To tell you the truth I don’t know whether Matolcsy has any strong points at all. I’m starting to have my doubts. It was about a week ago that people who know something about finance, the budget, the deficit, and such matters were stunned to hear that the Hungarian government is putting aside a so-called “stabilization fund” of 250 billion forints. The news broke on February 11th after the three-day meeting of everyone who matters in the party and the government. There were the two parliamentary delegations, 263 MPs if everybody showed up, and the government. When it comes to the size of the government that is pretty much of a mystery given the peculiar structure of the second Orbán administration.
The three-day affair was held in Siófok. Everybody was expecting Viktor Orbán to share his government’s economic plans. Instead there was quite a disagreement between Fidesz and the Christian Democrats about the ill-fated constitution, and an equally contentious argument surfaced between Zoltán Pokorni, former Fidesz minister of education, and the Christian Democrat Rózsa Hoffmann over education. There was no discussion of the “reorganization” plans (alias austerity program). The only “financial” matter that came up at the meeting was the establishment of a “stabilization fund” of 250 billion forints which Matolcsy must come up with somehow.
Everybody was baffled. Why is this new stabilization package necessary? After all, this year’s budget was passed only a couple of months ago and now the numbers are being changed. Because the “stabilization fund” basically means that a very sizable amount of money is being taken out of the 2011 budget. The explanation that this money was being put aside for “rainy days” is surely not the whole story.

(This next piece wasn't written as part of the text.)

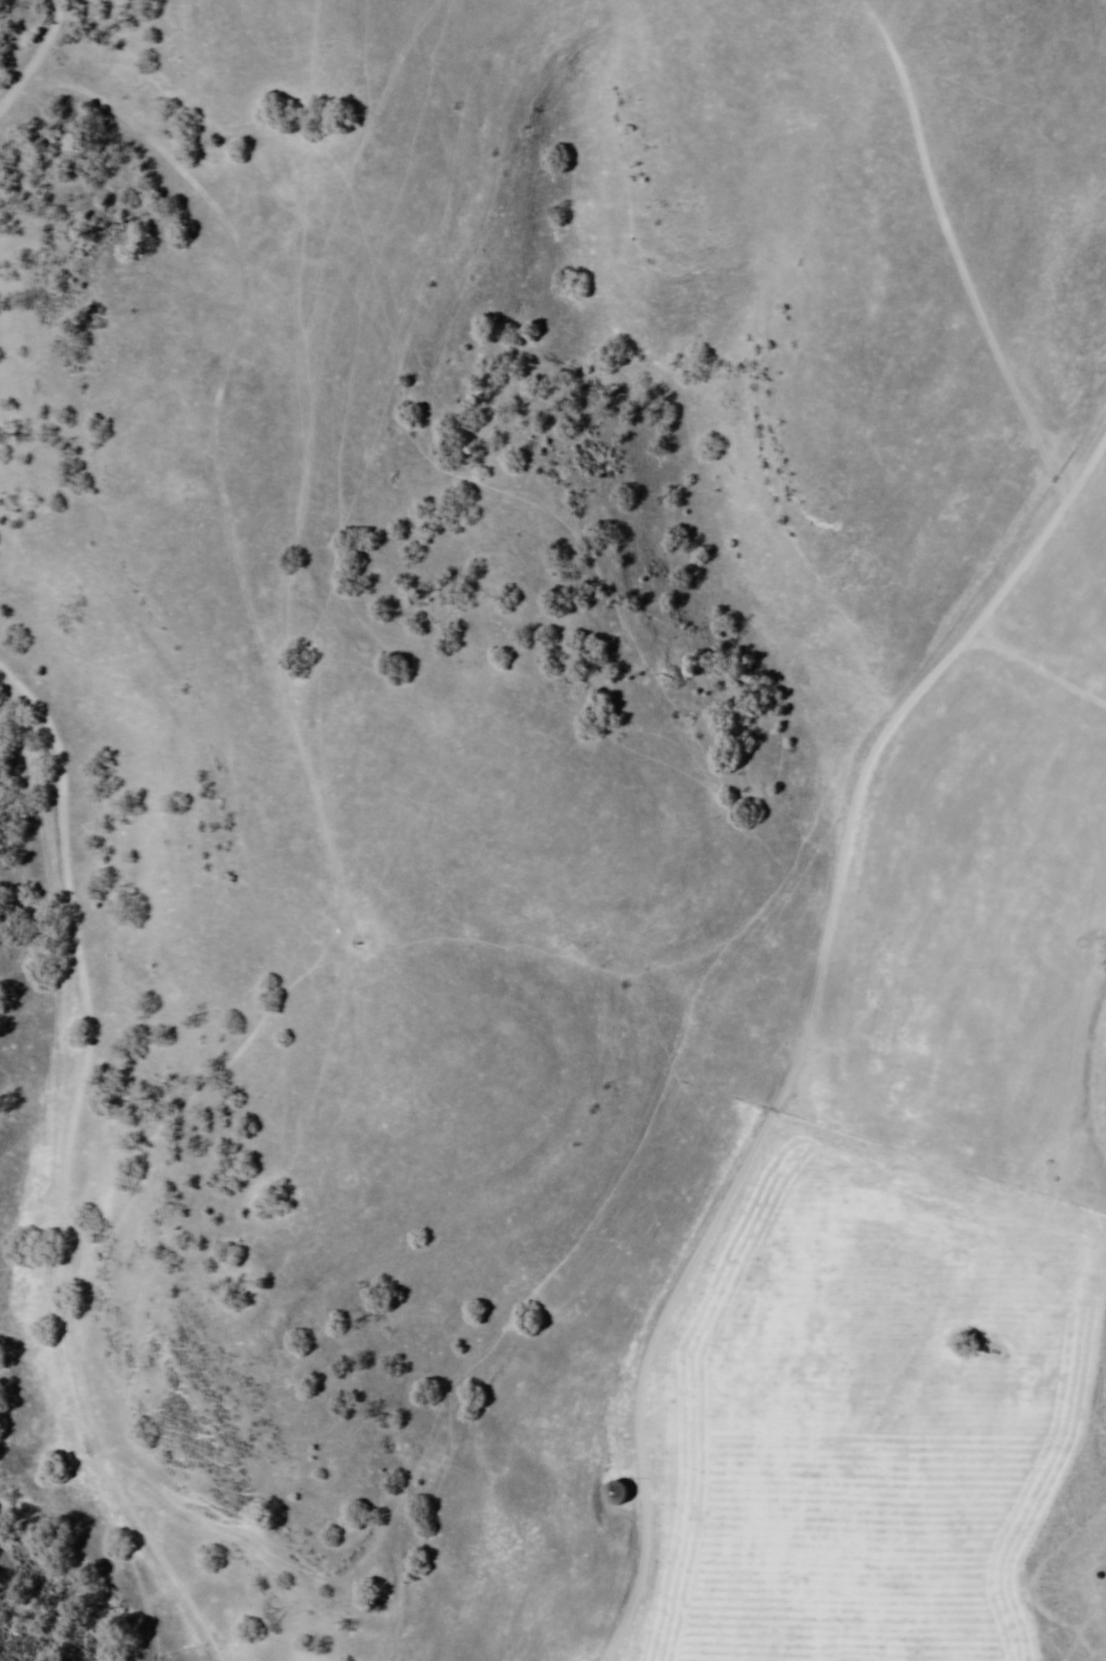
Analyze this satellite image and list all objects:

Two possible explanations are circulating concerning this “stabilization fund.” One is that Matolcsy got the word from Brussels that the nationalization of the private pension funds and its partial use in this year’s budget wasn’t accepted by Olli Rehn, European Commissioner for Economic and Monetary Affairs. And if that is true the 2.9% deficit Hungary agreed to cannot be maintained. And if this number cannot be kept, the subsidies from the convergence program are down the drain.
The other possibility is–as Index reported today–that Matolcsy’s ministry doesn’t quite know how to put together a budget. They miscalculated. After, all it shortly before the final touches on the budget were due that Matolcsy fired the man who was Mr. Budget himself. For almost twenty years he played a key role in putting together the country’s budget.

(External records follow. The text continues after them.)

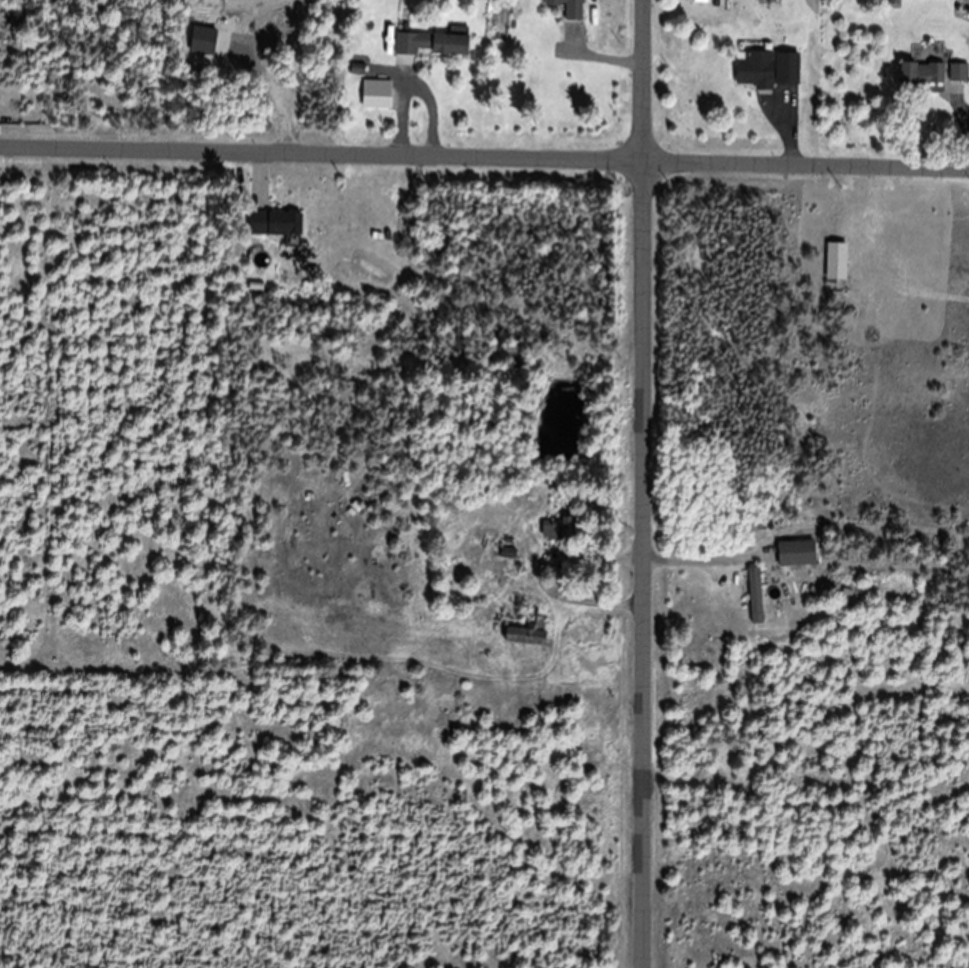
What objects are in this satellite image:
building: (567, 8)
building: (430, 44)
building: (753, 69)
building: (786, 70)
building: (920, 73)
building: (958, 73)
building: (375, 94)
road: (484, 130)
building: (273, 225)
road: (637, 484)
building: (559, 530)
building: (795, 554)
building: (754, 597)
building: (526, 633)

If I had to pick the more likely explanation I would opt for the first one. The European Union didn’t like using nationalized private funds accumulated over more than a decade for current expenses. If it were only the question of not being able to count up to 250 billion the problem could easily be remedied by putting a little more money into the kitty from the huge amount of money that the government will receive soon enough from the nationalization of the private pension funds. People were in fact talking about a surplus of about 5 percent. The government could spend and spend merrily. But obviously that is not the case. Someone told them that the solution is not that simple.
I do hope that my guess is correct. The European Union shouldn’t put their stamp of approval on this ruse that Matolcsy and Orbán concocted. They are trying to ignore every EU rule while desperately trying to get all possible financial benefits from Brussels. After all, if there were no convergence program and billions of euros there would be no New Széchenyi Plan either. And then what?

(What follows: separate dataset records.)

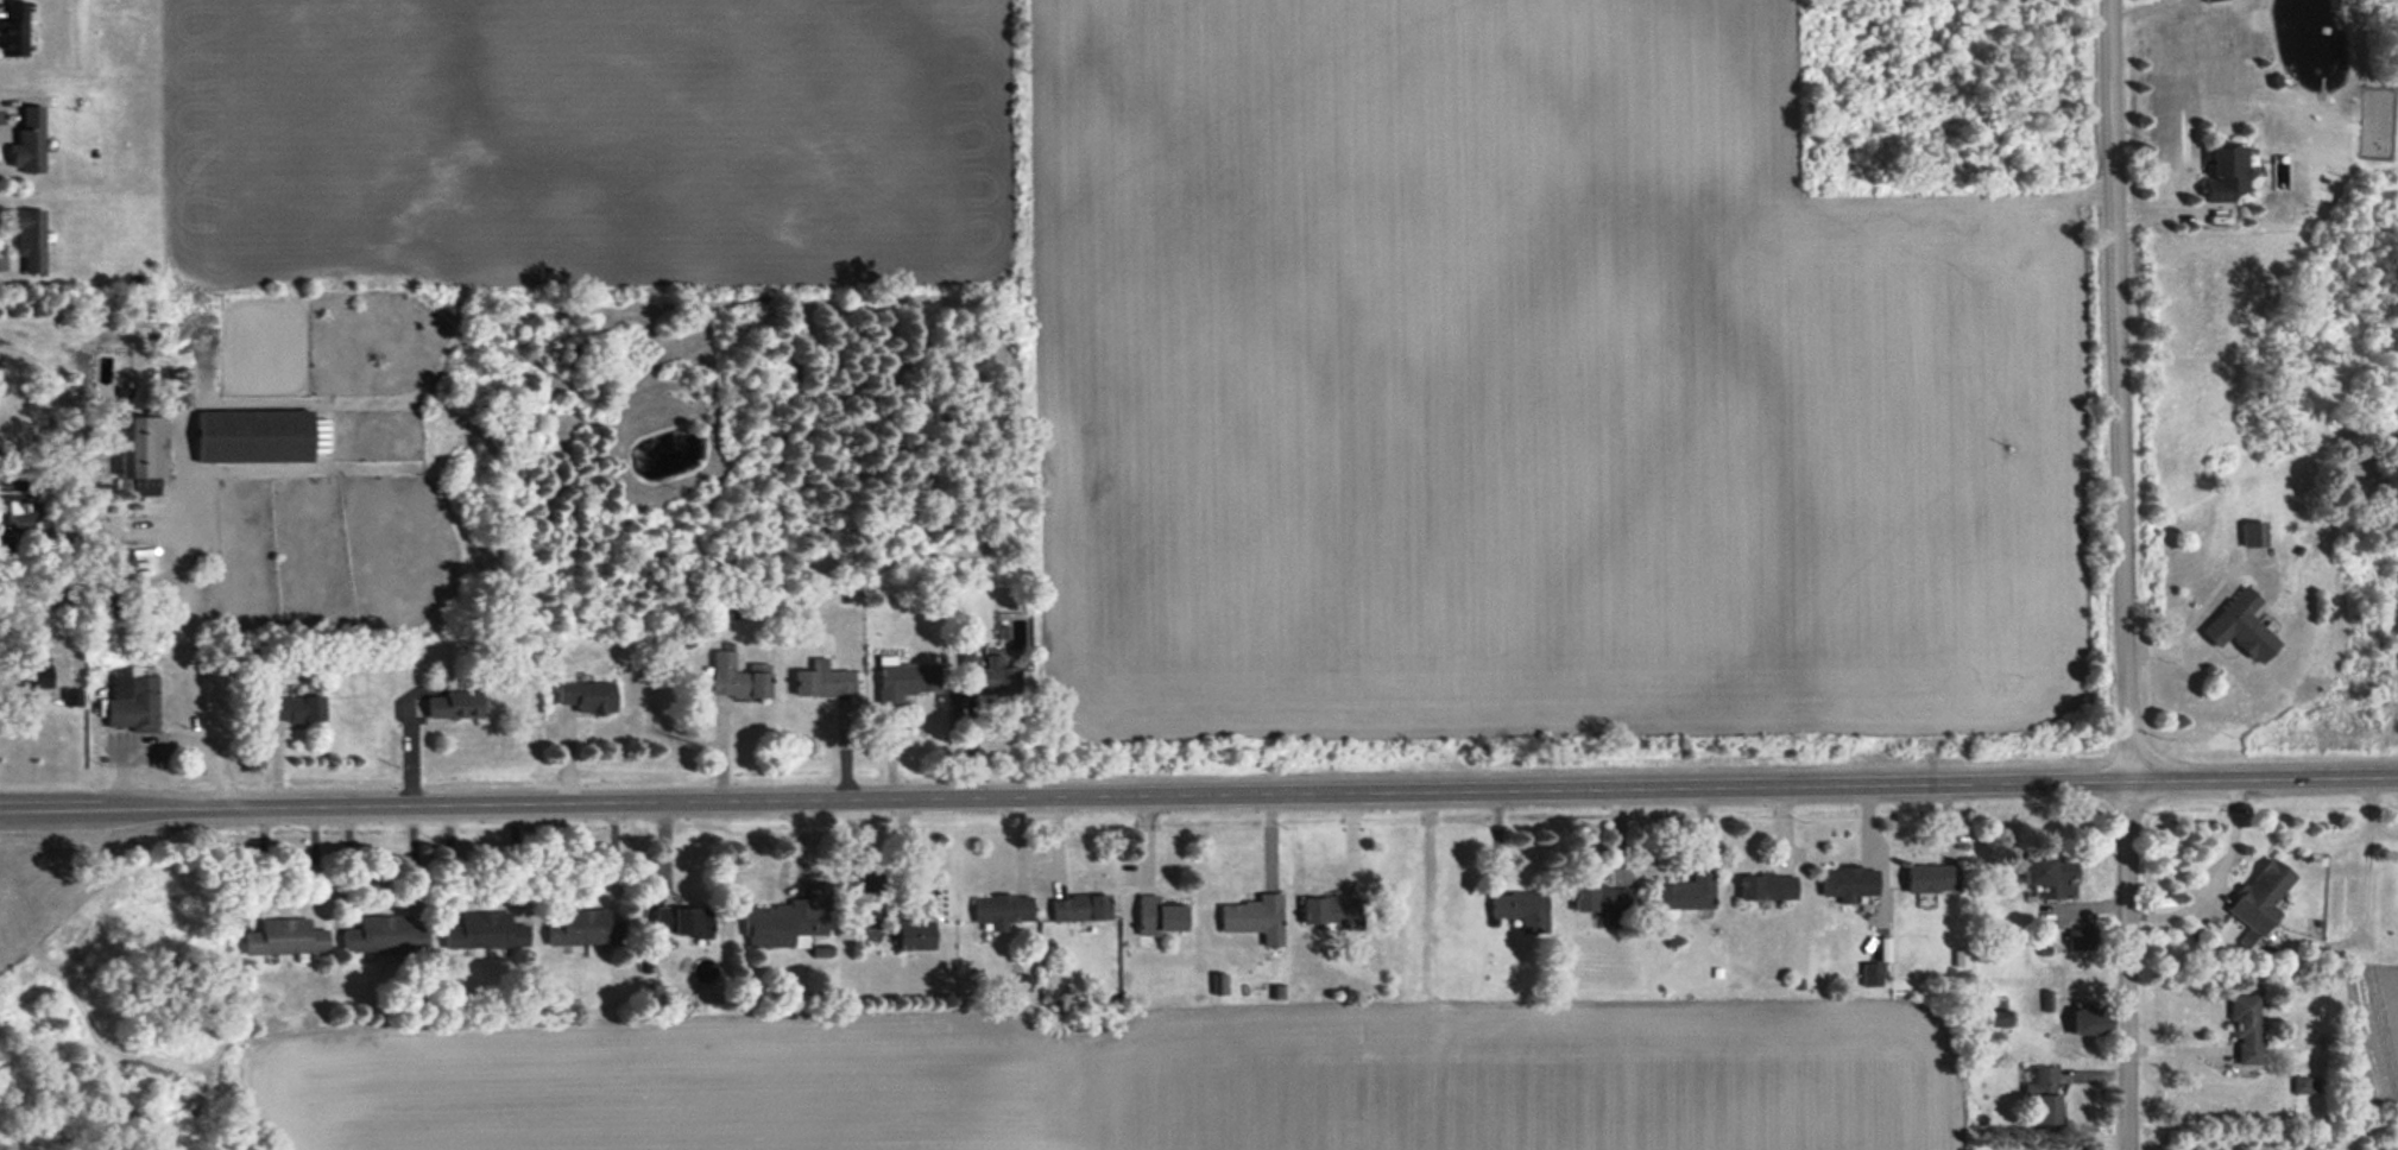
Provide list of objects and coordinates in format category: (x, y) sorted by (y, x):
building: (14, 30)
building: (29, 142)
building: (2224, 172)
building: (30, 239)
crop: (1295, 322)
building: (178, 389)
road: (71, 430)
building: (253, 436)
building: (319, 436)
building: (143, 453)
building: (13, 511)
building: (2254, 534)
road: (2122, 574)
building: (2240, 626)
building: (39, 673)
building: (738, 678)
building: (822, 680)
building: (906, 680)
building: (980, 681)
building: (72, 697)
building: (587, 697)
building: (132, 700)
building: (454, 705)
building: (294, 709)
road: (170, 747)
road: (1198, 792)
road: (2368, 812)
road: (2212, 874)
building: (2048, 877)
building: (1930, 878)
building: (1848, 883)
building: (1766, 886)
building: (1685, 894)
building: (1599, 899)
building: (2257, 900)
building: (1080, 908)
building: (1002, 910)
building: (1330, 910)
building: (1520, 910)
building: (1157, 916)
building: (1254, 918)
building: (682, 921)
building: (787, 921)
building: (865, 921)
road: (2360, 924)
building: (583, 928)
building: (485, 931)
building: (384, 935)
building: (914, 935)
building: (284, 938)
building: (1871, 974)
building: (1997, 1018)
building: (2088, 1021)
building: (2244, 1027)
building: (2302, 1085)
building: (2042, 1095)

Then here is another piece of news. Apparently, the Hungarian government couldn’t keep the 3.8% deficit and the figure will be more like 4% or even more. Do you remember the famous 3.8% that is written in stone? Do you remember Viktor Orbán’s trip to Brussels when he tried to sell a 7.5% deficit without any success? Do you remember the 29-point action plan that was supposed to solve all the problems? Repeated promises of keeping the magic 3.8% and now the deficit is 4%+. I wonder what Brussels will say to that. Perhaps not much. But I wonder how long its patience will last.